Gaugisch übernahm das A-Team 2022 und entwickelte es Schritt für Schritt - mit dem Gewinn der Silbermedaille bei der Weltmeisterschaft 2025 als vorläufigem Höhepunkt. Dieser Prozess soll nun mit den Olympischen Spielen in Los Angeles mindestens bis 2028 fortgeführt werden.
"Es ist ein Privileg, die Arbeit mit der deutschen Frauenhandball-Nationalmannschaft mit dem Ziel Olympische Spiele 2028 fortsetzen zu dürfen. Ich bin dankbar für das Vertrauen", sagt Gaugisch, der neben dem Moment der Medaille den Weg hervorhob. Der "war für mich als Trainer einfach fantastisch."
"Als Team und handballerisch wollen wir weiter vorhandene Potenziale entwickeln", so der Handball-Bundestrainer, der anfügt: "Wir haben inzwischen eine stabile Basis geschaffen, sodass wir an feineren Formen unseres Spiels arbeiten können. Das ist unsere Aufgabe, um das nächste Level zu erreichen. Ich freue mich auf die kommenden Jahre mit der Nationalmannschaft."
Das sagt die DHB-Spitze
"Kontinuität ist ein Schlüssel für Erfolg, und der gezielt erreichte Erfolg unserer Frauen-Nationalmannschaft trägt die Handschrift unseres Bundestrainers Markus Gaugisch", sagt Ingo Meckes, Vorstand Sport des Deutschen Handballbundes.
"Wir haben vor der Heim-WM mit gegenseitigem Vertrauen einen Weg verabredet, wann und wie wir über den auslaufenden Vertrag sprechen. Diese Aufgabe haben wir nun schnell und erfolgreich gelöst. Wir freuen uns sehr, dass wir mit dem weiteren Engagement von Markus eine zentrale Weiche für den künftigen Erfolg des deutschen Frauenhandballs gestellt haben. Seine Spielphilosophie, seine Mannschaftsführung und seine Talententwicklung sind essenzielle Bausteine", so Meckes.
"Wir sind und bleiben in unserem Engagement für den Frauenhandball beharrlich, denn wir müssen dranbleiben, um den Aufschwung zu stabilisieren und fortzusetzen. Das zu schaffen ist der Wille des gesamten Verbandes", sagt Andreas Michelmann, Präsident des Deutschen Handballbundes.

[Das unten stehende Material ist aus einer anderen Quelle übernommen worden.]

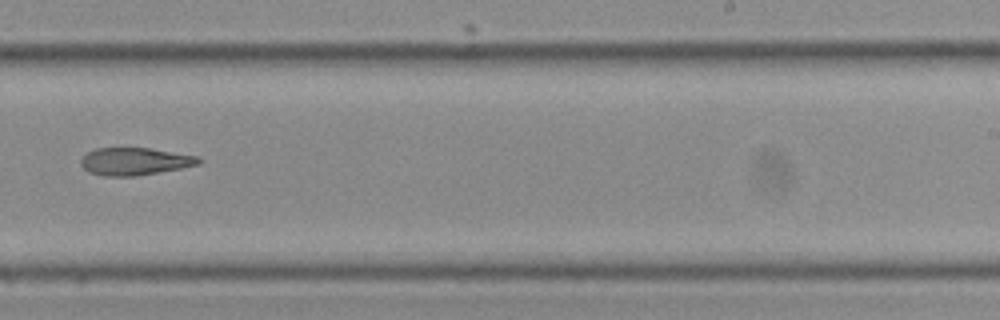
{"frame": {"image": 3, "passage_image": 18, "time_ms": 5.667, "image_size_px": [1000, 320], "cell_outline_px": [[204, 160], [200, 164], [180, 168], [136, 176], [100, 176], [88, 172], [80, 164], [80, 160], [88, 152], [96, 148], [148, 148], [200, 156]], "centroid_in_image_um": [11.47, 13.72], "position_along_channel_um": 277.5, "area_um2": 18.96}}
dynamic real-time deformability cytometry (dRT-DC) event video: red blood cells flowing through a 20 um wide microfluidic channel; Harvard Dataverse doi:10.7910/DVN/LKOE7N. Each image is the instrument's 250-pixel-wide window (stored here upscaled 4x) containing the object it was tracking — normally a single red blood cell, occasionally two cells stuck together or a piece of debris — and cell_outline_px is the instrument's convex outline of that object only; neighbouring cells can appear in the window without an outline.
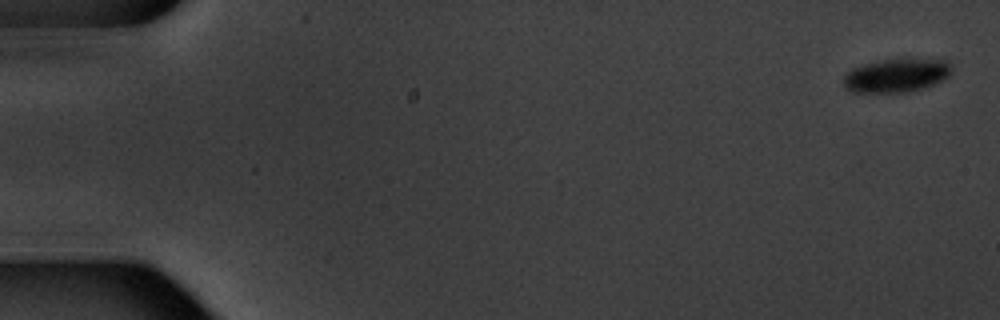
{"species": "common noctule bat (a hibernating species)", "species_latin": "Nyctalus noctula", "temperature_condition": "warm", "stored_images_in_passage": 6, "camera_frame_rate_fps": 3000, "um_per_image_px": 0.085, "animal": {"sex": "male", "body_mass_g": 20.1, "forearm_length_mm": 53.5}, "frame": {"image": 1, "passage_image": 1, "time_ms": 0.0, "image_size_px": [1000, 320], "cell_outline_px": [[952, 72], [948, 76], [924, 88], [908, 92], [852, 92], [844, 84], [844, 76], [852, 68], [864, 64], [884, 60], [908, 56], [944, 60], [952, 68]], "centroid_in_image_um": [76.23, 6.37], "position_along_channel_um": 8.8, "area_um2": 21.39}}
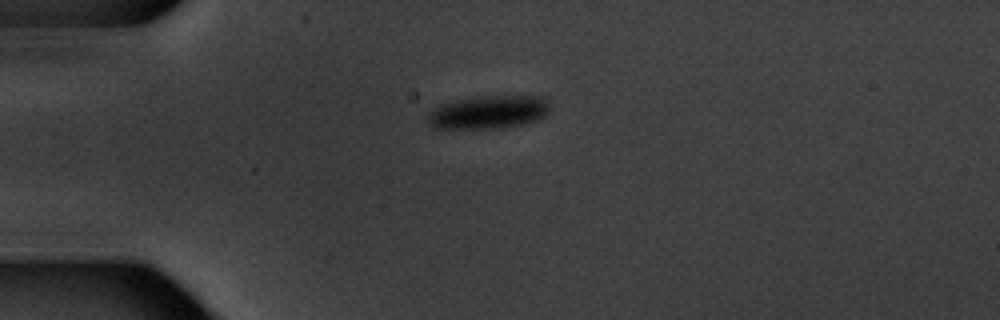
{"frame": {"image": 2, "passage_image": 5, "time_ms": 4.667, "image_size_px": [1000, 320], "cell_outline_px": [[548, 112], [544, 116], [536, 120], [524, 124], [504, 128], [432, 128], [428, 120], [428, 116], [436, 108], [444, 104], [456, 100], [484, 96], [548, 96]], "centroid_in_image_um": [41.6, 9.53], "position_along_channel_um": 43.4, "area_um2": 23.41}}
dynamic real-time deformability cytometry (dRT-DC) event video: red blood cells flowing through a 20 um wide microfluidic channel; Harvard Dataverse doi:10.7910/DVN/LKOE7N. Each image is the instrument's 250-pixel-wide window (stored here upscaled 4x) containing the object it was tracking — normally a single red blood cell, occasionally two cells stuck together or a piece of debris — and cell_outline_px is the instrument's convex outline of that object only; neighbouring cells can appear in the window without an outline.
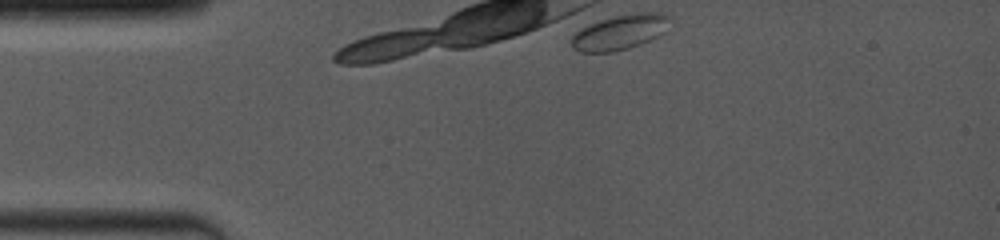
{"species": "common noctule bat (a hibernating species)", "species_latin": "Nyctalus noctula", "temperature_condition": "room temperature", "stored_images_in_passage": 1, "camera_frame_rate_fps": 4000, "um_per_image_px": 0.085, "animal": {"sex": "female", "body_mass_g": 19.0, "forearm_length_mm": 53.3}, "frame": {"image": 1, "passage_image": 1, "time_ms": 0.0, "image_size_px": [1000, 240], "cell_outline_px": [[672, 16], [660, 32], [656, 36], [648, 40], [628, 48], [612, 52], [580, 52], [568, 40], [580, 28], [600, 20], [616, 16], [636, 12], [664, 12]], "centroid_in_image_um": [52.65, 2.72], "position_along_channel_um": 32.4, "area_um2": 19.65}}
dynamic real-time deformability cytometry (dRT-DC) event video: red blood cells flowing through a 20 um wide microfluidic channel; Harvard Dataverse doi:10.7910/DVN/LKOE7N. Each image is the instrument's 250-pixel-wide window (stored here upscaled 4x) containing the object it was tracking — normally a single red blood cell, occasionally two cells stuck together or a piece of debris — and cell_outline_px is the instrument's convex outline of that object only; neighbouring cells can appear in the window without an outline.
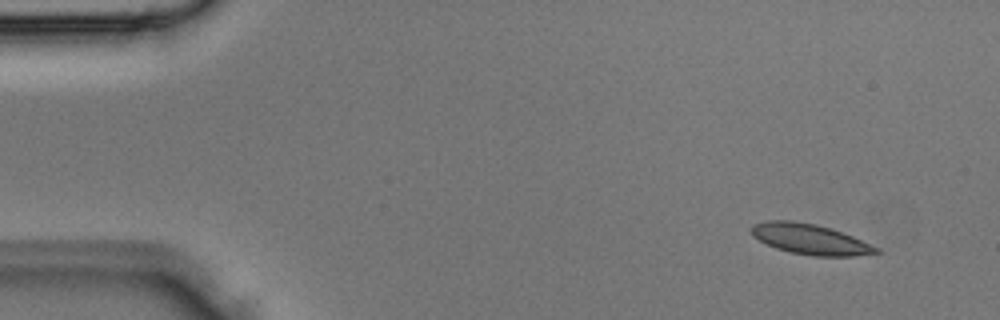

"Eine zukunftsfähige Struktur mit Bundesstützpunkten, Ausdauer in der Umsetzung und personelle Kontinuität sind dabei Schlüssel. In diesem Kontext freue ich mich, dass der DHB und Bundestrainer Markus Gaugisch nach WM-Silber als erstem Höhepunkt weiter gemeinsam für die Zukunft des deutschen Frauenhandball arbeiten", führt Michelmann aus.
49 Siege in 76 Spielen
Mit Gaugisch erreichte die Frauen-Nationalmannschaft mehrere Meilensteine: 2024 die erste Qualifikation für Olympische Spiele nach 16-jähriger Absenz und 2025 mit WM-Silber die erste Medaille seit WM-Bronze 2007 sowie das erste Finale seit den Endspielen von 1993 (WM) und 1994 (EM).
Die nächste Herausforderung ist die Europameisterschaft, die vom 3. bis zum 20. Dezember in Polen, Rumänien, Tschechien, der Slowakei und der Türkei stattfindet. Derzeit liegen die DHB-Frauen mit verlustpunktfrei an der Spitze ihrer Qualifikationsgruppe. Im März folgen die Schlüsselduelle mit dem punktgleichen Team von Slowenien, danach folgen im April die Pflichtaufgaben gegen Nordmazedonien und Belgien.
76 Länderspiele bestritt die Handball-Nationalmannschaft der Frauen bislang mit Markus Gaugisch seit dessen Einstand als Bundestrainer am 21. April 2022. Die Bilanz: 49 Siege, ein Remis, 26 Niederlagen. 13 Siege in Folge stehen vom 21. September 2025 (27:22 gegen die Niederlande) bis zum 12. Dezember 2025 (29:23 im WM-Halbfinale gegen Frankreich) in der Statistik.